When we switch into REM sleep, our breathing becomes more rapid, irregular,  and shallow, our eyes jerk rapidly in various directions, and our limb muscles  become temporarily paralyzed. Our heart rate  increases, our blood pressure rises, and males develop penile erections. When  people awaken during REM sleep, they often describe bizarre and illogical  tales-dreams.

The first REM sleep period usually occurs about 70 to 90 minutes after we  fall asleep. A complete sleep cycle takes 90 to 110 minutes on average. The  first sleep cycles each night contain relatively short REM periods and long  periods of deep sleep. As the night progresses, REM sleep periods increase in  length while deep sleep decreases. By morning, people spend nearly all their  sleep time in stages 1, 2, and REM.

People awakened after sleeping more than a few minutes are usually unable to  recall the last few minutes before they fell asleep. This sleep-related form of amnesia is the reason people often forget telephone calls or conversations  they’ve had in the middle of the night. It also explains why we often do not  remember our alarms ringing in the morning if we go right back to sleep after  turning them off.

Since sleep and wakefulness are influenced by different neurotransmitter signals in the brain, foods and medicines that change the  balance of these signals affect whether we feel alert or drowsy and how well we  sleep. Caffeinated drinks such as coffee and drugs such as diet pills and  decongestants stimulate some parts of the brain and can cause insomnia, or an inability to sleep. Many antidepressants suppress REM sleep.  Heavy smokers often sleep very lightly and have reduced amounts of REM sleep.  They also tend to wake up after 3 or 4 hours of sleep due to nicotine withdrawal. Many people who suffer from insomnia try to solve the  problem with alcohol-the so-called nightcap. While alcohol does help people fall into light sleep, it also robs them of REM and  the deeper, more restorative stages of sleep. Instead, it keeps them in the  lighter stages of sleep, from which they can be awakened easily.

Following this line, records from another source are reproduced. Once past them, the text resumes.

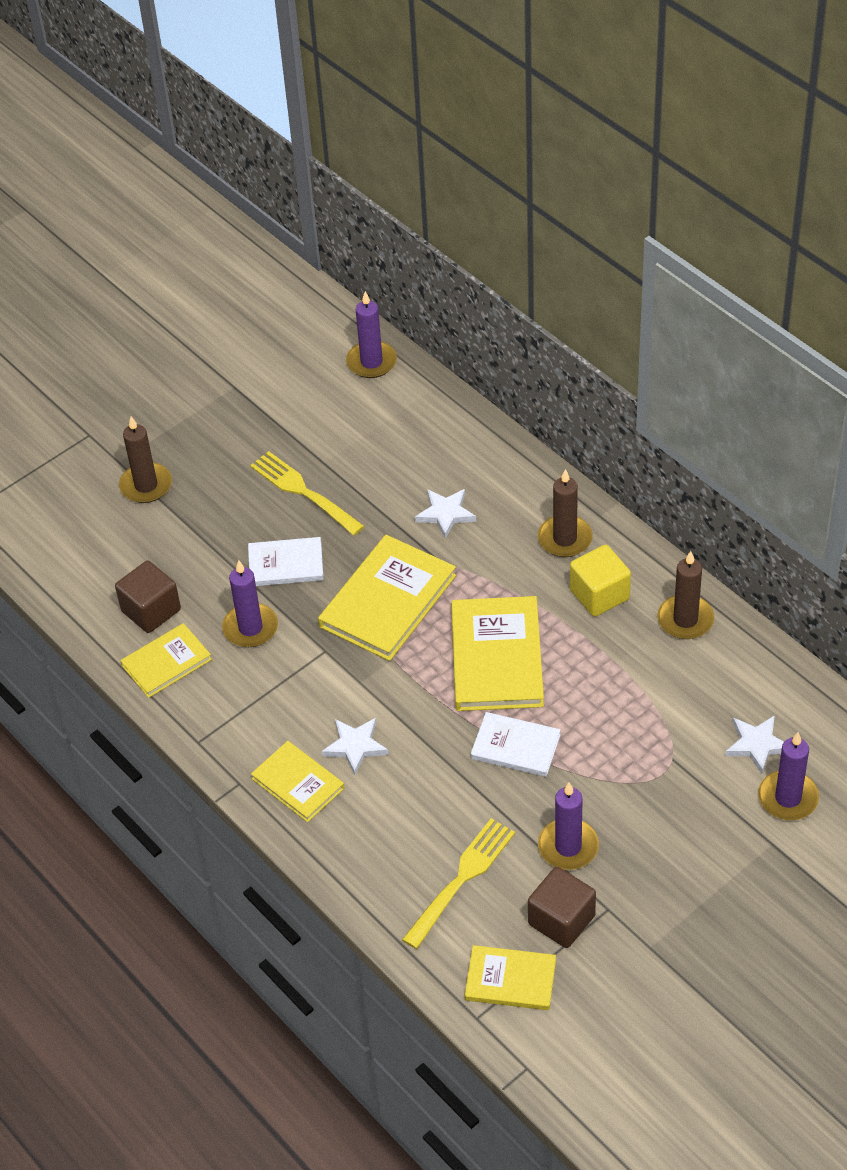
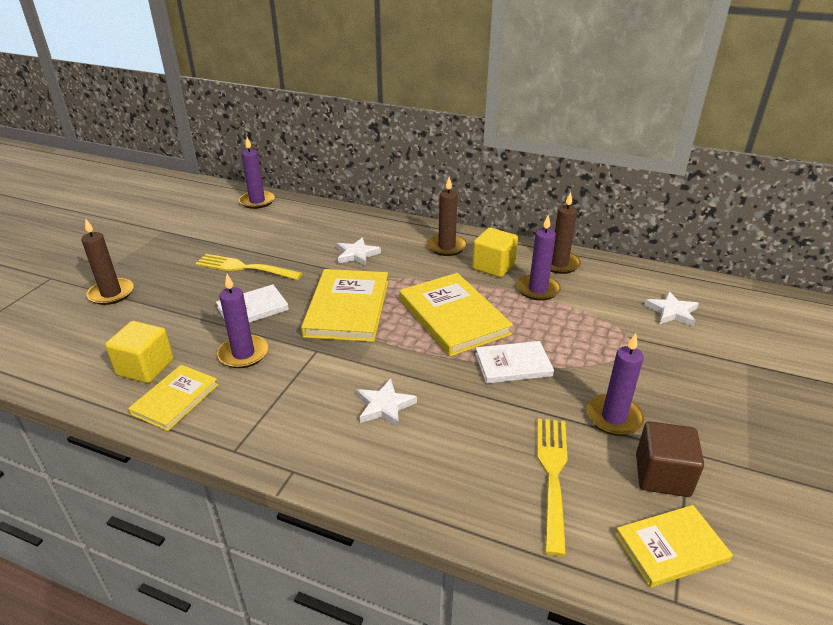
camera: 30 degrees left, 15 degrees down
(151, 610) = (145, 367): brown cube -> yellow cube
(298, 783) = (350, 451): yellow book -> none
(788, 798) = (724, 334): purple candle -> purple candle (538, 289)

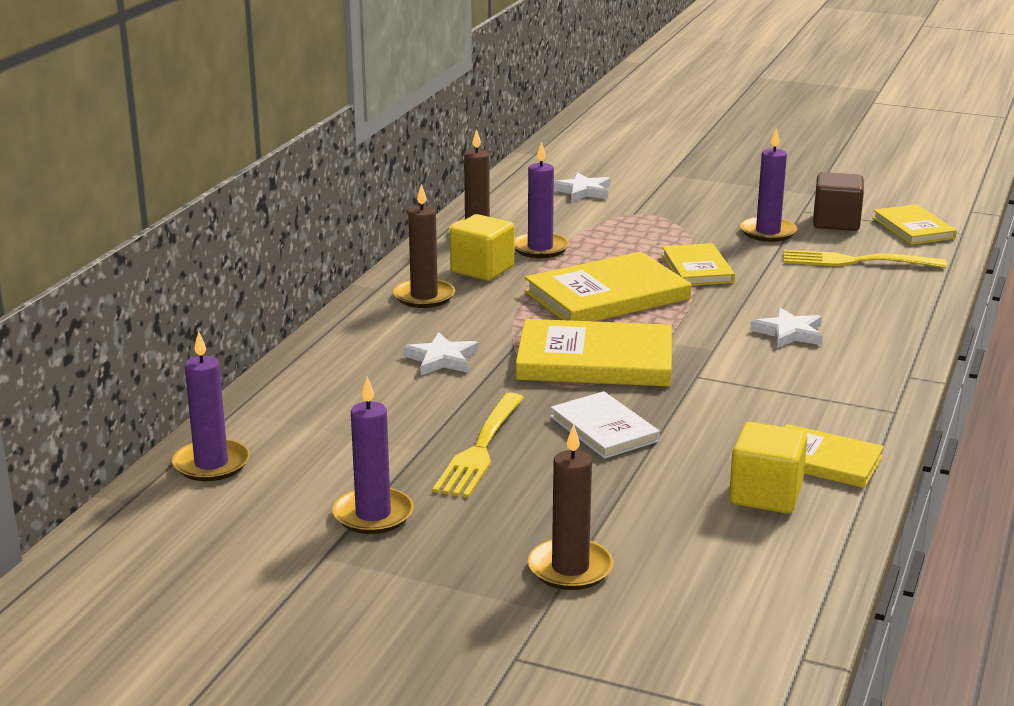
camera: 90 degrees left, 10 degrees down
(243, 354) = (716, 424): purple candle -> purple candle (373, 515)
(513, 365) = (697, 268): white book -> yellow book

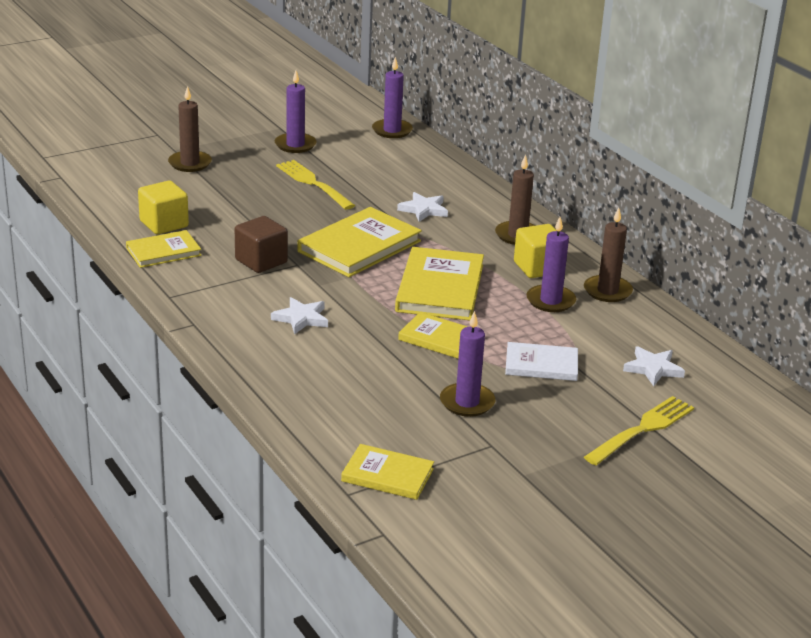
camera: 125 degrees right, 5 degrees up
(604, 429) = (283, 216): white book -> white book (541, 365)
(836, 222) = (447, 445): brown cube -> brown cube (261, 261)
(857, 261) = (364, 408): yellow fork -> yellow fork (642, 430)

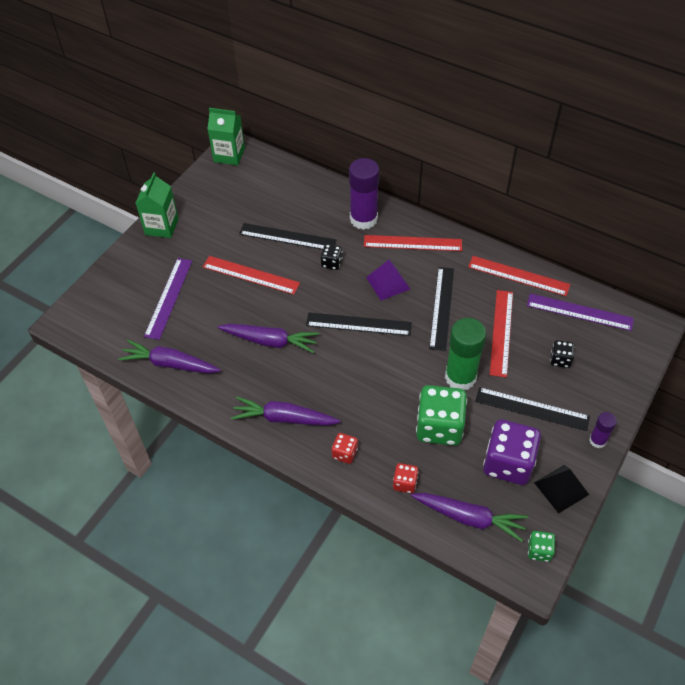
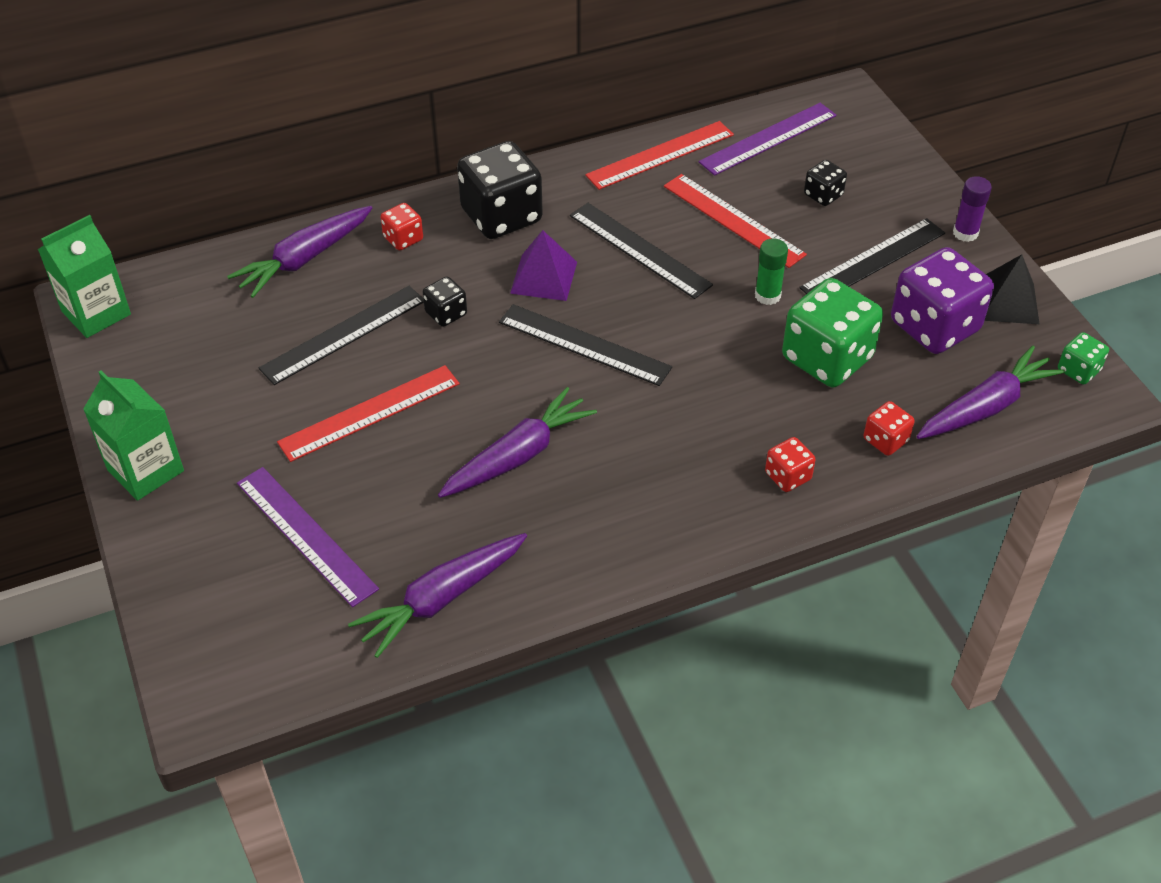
camera: 55 degrees left, 5 degrees down
(284, 418) = (671, 511): purple carrot -> purple carrot (304, 259)
(358, 324) = (584, 344): black ruler -> black ruler turned 75 degrees clockwise
(363, 219) = (403, 239): purple glue stick -> red dice
(412, 243) = (501, 216): red ruler -> black dice
(460, 377) = (767, 295): green glue stick -> green glue stick, size x0.51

People lose some of the ability to regulate their body temperature during  REM, so abnormally hot or cold temperatures in the environment can disrupt this  stage of sleep. If our REM sleep is disrupted one night, our bodies don’t follow  the normal sleep cycle progression the next time we doze off. Instead, we often  slip directly into REM sleep and go through extended periods of REM until we  “catch up” on this stage of sleep.

People who are under anesthesia or in a coma are often said to be asleep. However, people in these conditions cannot  be awakened and do not produce the complex, active brain wave patterns seen in  normal sleep. Instead, their brain waves are very slow and weak, sometimes all  but undetectable.